Evans & Sutherland ES-1
The ES-1 was Evans & Sutherland's abortive attempt to enter the supercomputer market. About to be released just as the market was drying up in the post-cold war military wind-down, only a handful were built and only two sold.
Background
Jean-Yves Leclerc was a computer designer who was unable to find funding in Europe for a high-performance server design. In 1985 he visited Dave Evans, his former PhD. adviser, looking for advice. After some discussion he eventually convinced him that since most of their customers were running E&S graphics hardware on Cray Research machines and other supercomputers, it would make sense if E&S could offer their own low-cost platform instead. Eventually a new Evans & Sutherland Computer Division, or ESCD, was set up in 1986 to work on the design. Unlike the rest of E&S's operations which are headquartered in Salt Lake City, Utah, it was felt that the computer design would need to be in the "heart of things" in Silicon Valley, and the new division was set up in Mountain View, California.
Basic design
8 × 8 crossbar
The basic idea of Leclerc's system was to use an 8×8 crossbar switch to connect eight custom CMOS CPUs together at high speed. An extra channel on the crossbar allowed it to be connected to another crossbar, forming a single 16-processor unit.

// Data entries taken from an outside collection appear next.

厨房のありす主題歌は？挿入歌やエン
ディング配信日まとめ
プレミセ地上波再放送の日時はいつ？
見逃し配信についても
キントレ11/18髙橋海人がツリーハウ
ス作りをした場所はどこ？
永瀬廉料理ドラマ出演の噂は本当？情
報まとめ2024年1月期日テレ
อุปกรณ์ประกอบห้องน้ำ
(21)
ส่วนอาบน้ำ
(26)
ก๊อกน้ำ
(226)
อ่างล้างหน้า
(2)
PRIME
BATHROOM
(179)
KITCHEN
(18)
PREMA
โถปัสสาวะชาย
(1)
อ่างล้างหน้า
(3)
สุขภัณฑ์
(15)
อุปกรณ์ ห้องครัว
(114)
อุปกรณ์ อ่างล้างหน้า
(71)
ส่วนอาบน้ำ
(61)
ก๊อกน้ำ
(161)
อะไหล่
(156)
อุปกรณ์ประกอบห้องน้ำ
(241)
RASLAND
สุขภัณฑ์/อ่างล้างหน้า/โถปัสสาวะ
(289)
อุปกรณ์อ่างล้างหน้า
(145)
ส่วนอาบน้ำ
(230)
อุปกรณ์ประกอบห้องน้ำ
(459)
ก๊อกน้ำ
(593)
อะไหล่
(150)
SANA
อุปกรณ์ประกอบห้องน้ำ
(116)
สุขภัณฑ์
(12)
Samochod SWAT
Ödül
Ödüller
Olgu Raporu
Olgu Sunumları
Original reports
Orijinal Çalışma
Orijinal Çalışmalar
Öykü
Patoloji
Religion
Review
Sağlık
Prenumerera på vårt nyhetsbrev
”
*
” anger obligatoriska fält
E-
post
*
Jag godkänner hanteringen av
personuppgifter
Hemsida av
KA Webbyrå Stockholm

The units were 16-sized (instead of 8) in order to fully utilize a 16-bank high-speed memory that had been designed along with the rest of the system. Since memory was logically organized on the "far side" of the crossbars, the memory controller handled many of the tasks that would normally be left to the processors, including interrupt handling and virtual memory translation, avoiding a trip through the crossbar for these housekeeping tasks.
The resulting 16-unit processor/memory blocks could then be connected using another 8×8 crossbar, creating a 128-processor machine. Although the delays between the 16-unit blocks would be high, if the task could be cleanly separated into units the delay would not have a huge effect on performance. When data did have to be shared across the banks the system balanced the requests; first the "leftmost" processor in the queue would get access, then the "rightmost". Processors added their requests onto the proper end of the queue based on their physical location in the machine. It was felt that the simplicity and speed of this algorithm would make up for the potential gains of a more complex load-balancing system.
Instruction pipeline
In order to allow the system to work even with the high inter-unit latencies, each processor used an 8-deep instruction pipeline. Branches used a variable delay slot, the end of which was signaled by a bit in the next instruction. The bit indicated that the results of the branch had to be re-merged at this point, stalling the processor until this took place. Each processor also included a floating point unit from Weitek. For marketing purposes, each processor was called a "computational unit", and a card-cage populated with 16 was referred to as a "processor". This allowed favorable per-processor performance comparisons with other supercomputers of the era.
The processors ran at 20 MHz in the integer units and 40 MHz for the FPUs, with the intention being to increase this to 50 MHz by the time it shipped. At about 12 Mflops peak per CU, the machine as a whole would deliver up to 1.5 Gflops, although due to the memory latencies this was typically closer to 250 Mflops. While this was fast for a CMOS machine processor of the time, it was hardly competitive for a supercomputer. Nevertheless the machine was air cooled, and would have been the fastest such machine on the market.
The machine ran an early version of the Mach kernel for multi-processor support. The compilers were designed to keep the processors as full as possible by reducing the number of branch delay slots, and did a particularly good job of it.
Fatal flaw
Unfortunately the new leftmost-rightmost algorithm had a fatal flaw. In high-contention cases the "middle" units would never be serviced, and could stall for thousands of cycles. By 1989 it was clear this was going to need a redesign, but by this point other machines with similar price/performance ratios were coming on the market and the pressure was on to ship immediately. The first two machines were shipped to Caltech and the University of Colorado at Boulder in November 1989, but there were no other immediate sales. One sample ES-1 is in storage at the Computer History Museum.
Evans resigned from the E&S board in 1989, and suddenly the votes turned against continuing the project. E&S looked for a buyer who was interested in continuing the effort, but finding none they instead closed the division in January 1990.
References
- Robert Schreiber and Horst D. Simon, "Towards the Teraflops Capability for CFD," in Parallel CFD—Implementations and Results Using Parallel Computers, edited by Horst D. Simon, Scientific and Engineering Computation Series, MIT Press, Cambridge, Mass., 1992, pp. 313–341. Cites 6 made.